Dans ce texte de 1827, la répartition entre les domaines de la prose et de la poésie est tout à fait claire : à la prose revient la vie quotidienne, comprise comme une série inintéressante et monotone d’occupations contraires à l’inspiration poétique ; à la poésie revient le mystère de la forêt, les grands espaces qui ne portent pas trace de la présence humaine et les villages qui retournent à l’état sauvage, en un mot la nature des premiers temps de l’humanité. Certes, cette division fonctionnelle des sujets selon les genres est traitée par Oreste Somov, l’un des hérauts du romantisme en Russie, sur le mode ironique, comme si l’auteur voulait démontrer qu’une telle vision de la poésie et de la prose est un cliché obsolète. Pourtant, poésie et prose ne sont pas prises dans le sens de « vers » et « prose », mais bien dans une acception plus abstraite, qui touche à la hiérarchie et à l’émotion dans l’art. Dès le tournant du siècle précédent, les premiers romantiques, notamment Schiller et Schelling, avaient posé les fondements d’une telle conception esthétique, classant les arts selon leur proximité à l’Idéal, à l’absolu. Pour la grande majorité des romantiques, y compris pour Hegel, l’art qui en était le plus proche était soit la musique, soit la

poésie en ce qu’elle réunissait la musique et la peinture354. De nombreux

écrivains, dont Vladimir Odoïevski355, étaient tenants de cette dernière acception.

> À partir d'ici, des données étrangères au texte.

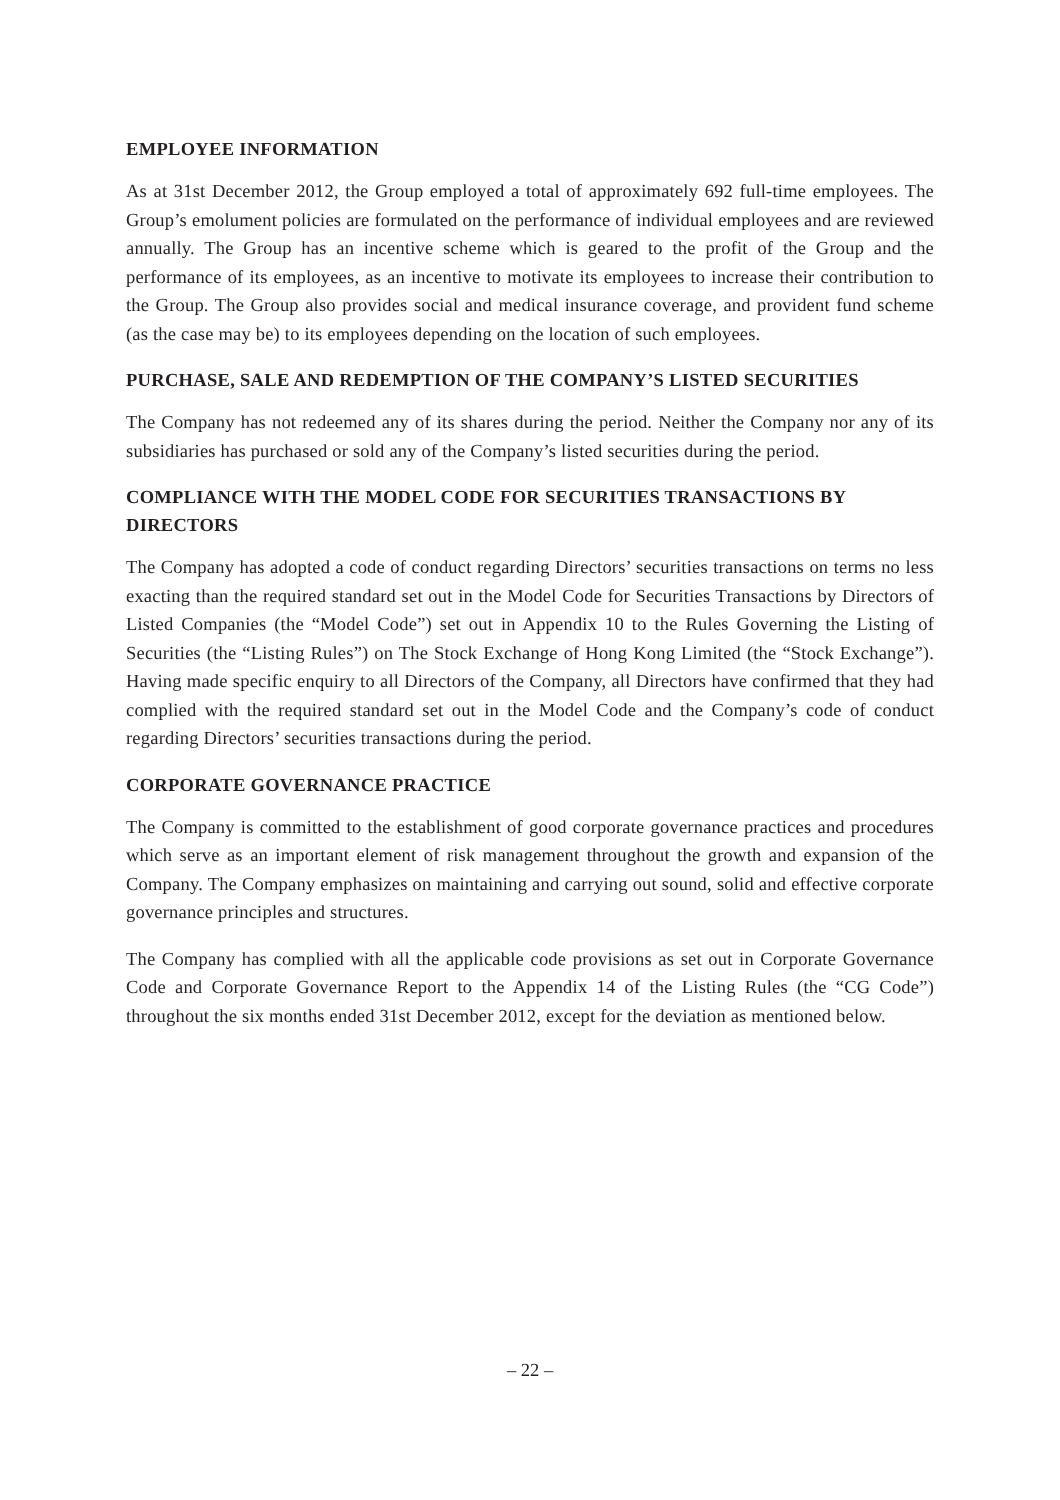EMPLOYEE INFORMATION
As at 31st December 2012, the Group employed a total of approximately 692 full-time employees. The Group’s emolument policies are formulated on the performance of individual employees and are reviewed annually. The Group has an incentive scheme which is geared to the profit of the Group and the performance of its employees, as an incentive to motivate its employees to increase their contribution to the Group. The Group also provides social and medical insurance coverage, and provident fund scheme (as the case may be) to its employees depending on the location of such employees.
PURCHASE, SALE AND REDEMPTION OF THE COMPANY’S LISTED SECURITIES
The Company has not redeemed any of its shares during the period. Neither the Company nor any of its subsidiaries has purchased or sold any of the Company’s listed securities during the period.
COMPLIANCE WITH THE MODEL CODE FOR SECURITIES TRANSACTIONS BY DIRECTORS
The Company has adopted a code of conduct regarding Directors’ securities transactions on terms no less exacting than the required standard set out in the Model Code for Securities Transactions by Directors of Listed Companies (the “Model Code”) set out in Appendix 10 to the Rules Governing the Listing of Securities (the “Listing Rules”) on The Stock Exchange of Hong Kong Limited (the “Stock Exchange”). Having made specific enquiry to all Directors of the Company, all Directors have confirmed that they had complied with the required standard set out in the Model Code and the Company’s code of conduct regarding Directors’ securities transactions during the period.
CORPORATE GOVERNANCE PRACTICE
The Company is committed to the establishment of good corporate governance practices and procedures which serve as an important element of risk management throughout the growth and expansion of the Company. The Company emphasizes on maintaining and carrying out sound, solid and effective corporate governance principles and structures.
The Company has complied with all the applicable code provisions as set out in Corporate Governance Code and Corporate Governance Report to the Appendix 14 of the Listing Rules (the “CG Code”) throughout the six months ended 31st December 2012, except for the deviation as mentioned below.
– 22 –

353 Сомов, O., Гайдамак, op.cit., p. 10-11 : cf. note 39 p. 33.

354 Hegel Cours d’esthétique, traduction de Jean-Pierre Lefebvre et Veronika von Schenck, Paris, Aubier, 1997. Tome 3, troisième partie, troisième section, chapitre 3: La poésie, p. 205-206 : « C’est donc la poésie, l’art discursif, qui est le troisième terme, la totalité qui réunit en soi-même à un degré supérieur, dans le domaine de l’intériorité spirituelle proprement dite, les extrêmes que sont les arts plastiques d’un côté et la musique de l’autre ».